── TEXT

We’re always finding ways to make using Chromebooks as seamless as possible. Today, with our latest Chrome OS release, we’re introducing a faster sign-in experience as well as personalized lock screens. 

And in case you missed it, we’ll share the exciting new Chromebooks that were recently announced at CES 2021.

Faster and easier web sign-in

Forget the hassle of typing in a long password or trying to remember which one you use for a specific online account. Now you can securely sign in to websites with the PIN or fingerprint you’ve set up to unlock your Chromebook with our new Web Authentication (WebAuthn) feature. Websites that support WebAuthn will let you use your Chromebook PIN or fingerprint ID—if your Chromebook has a fingerprint reader—instead of the password you’ve set for the website. And if you use 2-Step Verification to sign-in, your Chromebook PIN or fingerprint ID can be used as the second factor, so you no longer need to pull out your security key or phone to authenticate.

────

- **WORK INSTRUCTIONS**
(a) Answer these from the Chromebook announcement:
(i) What does the latest Chrome OS release introduce besides a faster sign-in experience?
(ii) At what event were the new Chromebooks recently announced?
(iii) For someone who uses 2-Step Verification, what can the Chromebook PIN or fingerprint ID be used as?
(b) List every means of signing in or authenticating that the Chromebook announcement mentions.
(c) Reproduce the Chromebook announcement word for word from "We’re always finding" up to and including "at CES 2021.".

── DATA SEGMENT

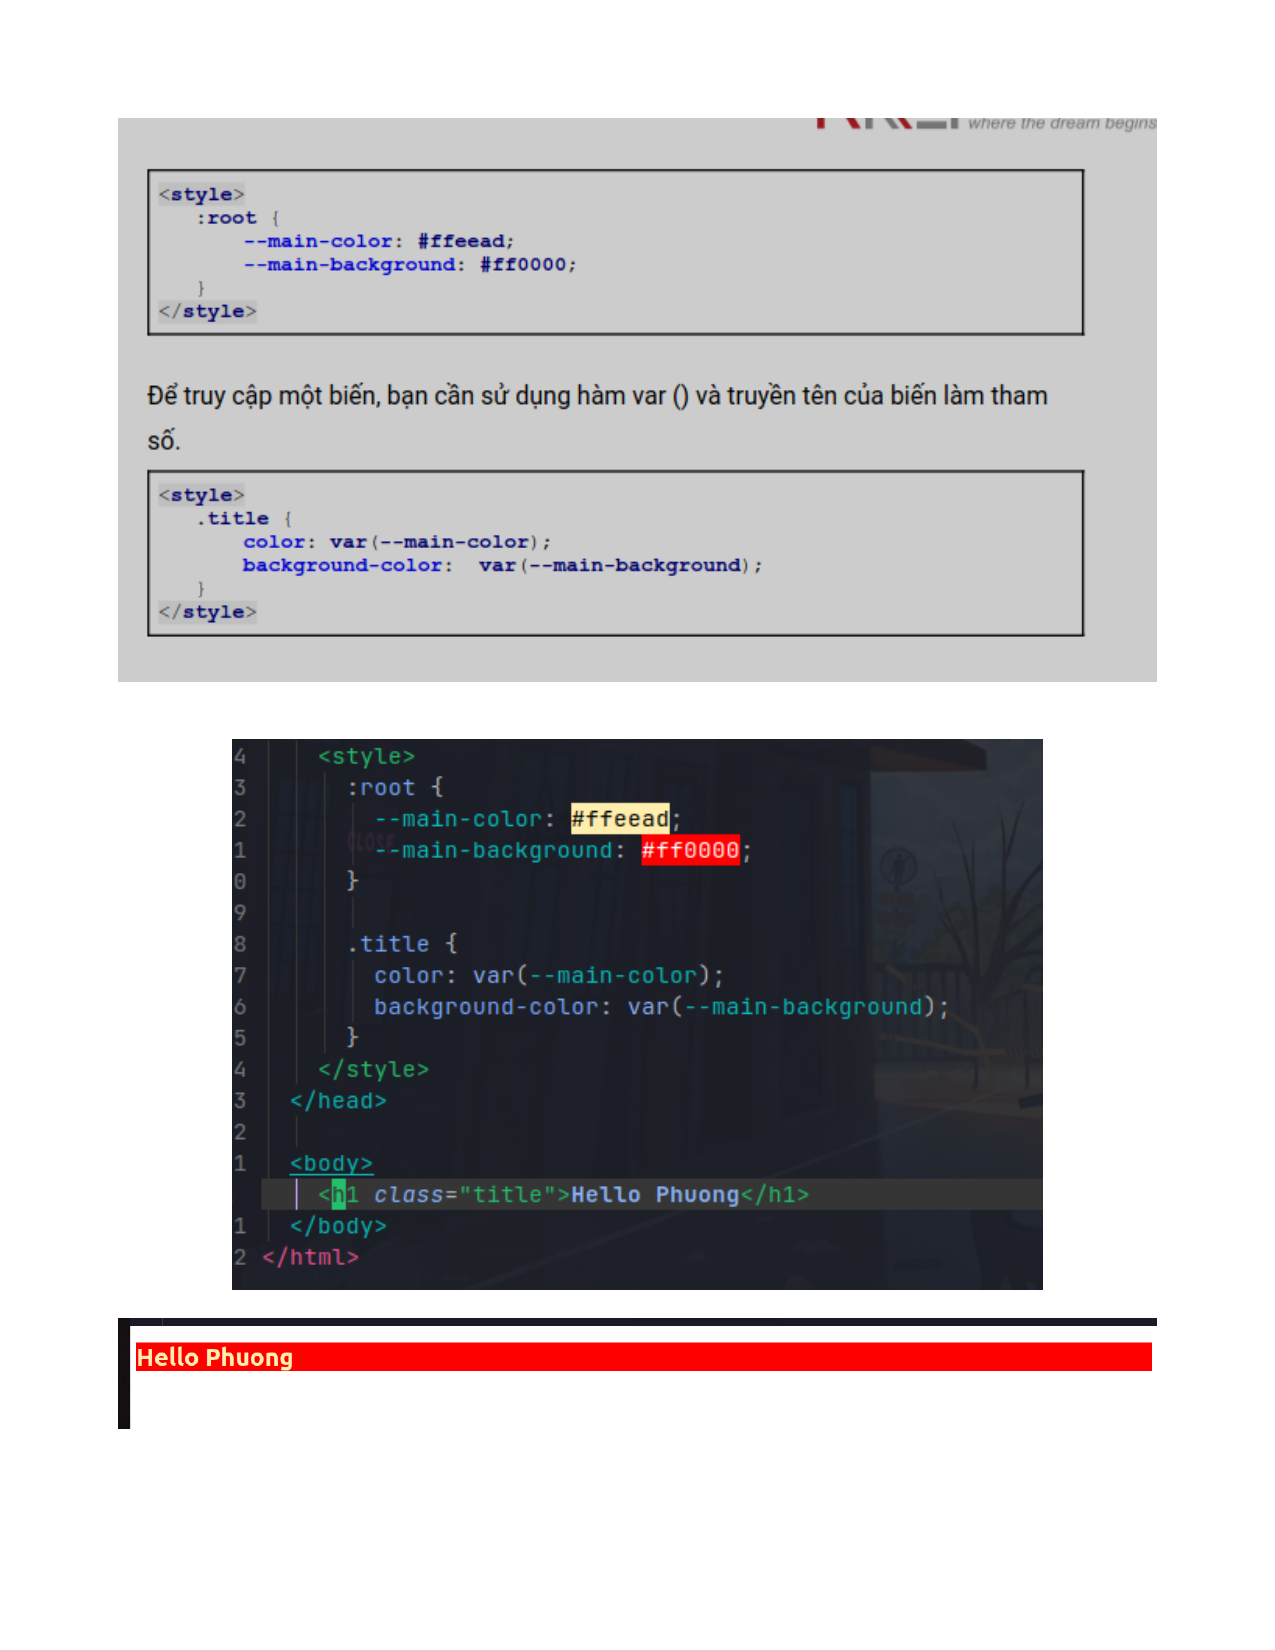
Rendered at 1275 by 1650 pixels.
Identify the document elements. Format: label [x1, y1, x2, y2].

────

- **TASK RESULTS**
(a)
(i) Personalized lock screens.
(ii) CES 2021.
(iii) The second factor.

(b)
- Password
- PIN
- Fingerprint ID
- Security key
- Phone

(c)
We’re always finding ways to make using Chromebooks as seamless as possible. Today, with our latest Chrome OS release, we’re introducing a faster sign-in experience as well as personalized lock screens. 

And in case you missed it, we’ll share the exciting new Chromebooks that were recently announced at CES 2021.